Estonian Health Care System
The opinion of Estonians about their health care system was five percentage points higher in 2012 than in 2011, with 67% of the population declaring themselves satisfied or mostly satisfied.
A survey for the Estonian Health Insurance Fund and the Ministry of Social Affairs shows that in 2012 the quality of Estonian medical care was rated as good or mostly good by 80% of Estonian residents in 2012, the highest level ever.
In 2011 the European Surgical Outcomes Study (EuSOS) survey carried out for the OECD and the European Commission showed that post-operative mortality in Estonia is 1.5%. The European Union average is 4%. This figure puts Estonia in the top five in Europe, alongside Finland, Iceland, Norway and Sweden.
The study project report “Benchmarking ICTs in health systems” published by the OECD and the European Commission on a comparative analysis of ICT implementation and adoption in healthcare systems put Estonia in first place in Europe ahead of Denmark, Sweden and Finland for the availability and use of e-health services. The study covered 1753 hospitals in 27 European Union member states, and Croatia, Norway and Iceland.
Estonia scored highly in the Mothers Index put together in 2012 by the children’s charity Save the Children, coming tenth out of 165 countries in the Children’s Index. Estonia’s result was better than those of countries like Finland, which was in 19th place, and the UK, which was in 16th place.
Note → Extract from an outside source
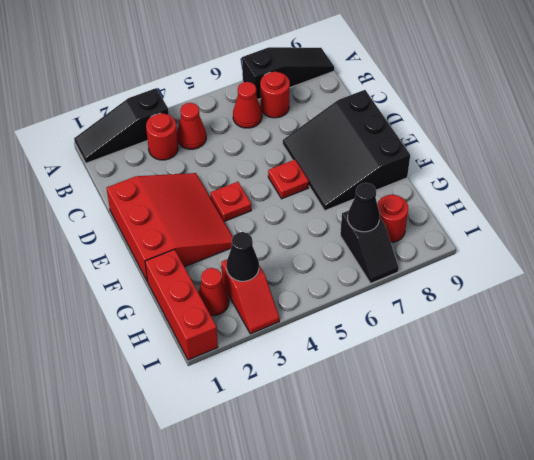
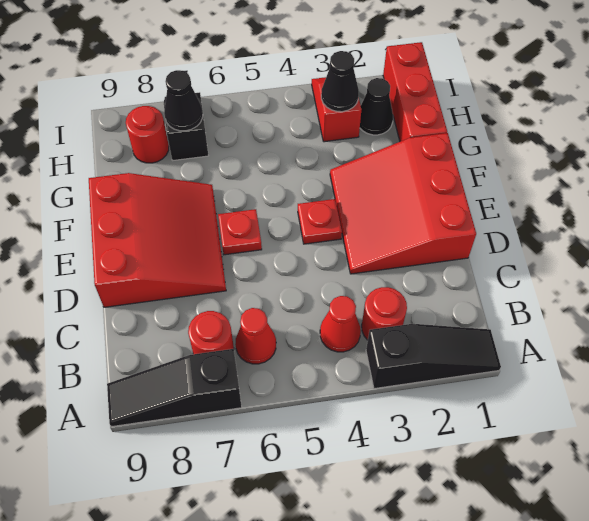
black slope D7:F9 level 1 top 9 -> red slope D7:F9 level 1 top 9
red cone H2 level 1 -> black cone H2 level 1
Norway also ranked below Estonia on the Children’s Index, although it was only one place behind in 11th.
The European Perinatal Health Report (EUROPERISTAT) published in May 2013 showed that in 2010 the neonatal mortality rate in Estonia was 1.9 per thousand births. This figure puts Estonia among the ten best in Europe alongside Iceland, Sweden and Finland. The Europeristat report put the average rate for neonatal mortality in Europe at 2.4 per thousand births.
Estonian health insurance is a social insurance operating on the principle of solidarity, so that the Health Insurance Fund covers the cost of health services for someone who is ill regardless of the amount of social tax they have paid. The Fund also uses the social tax paid for the working population to cover the cost of health services for people who have no income from work.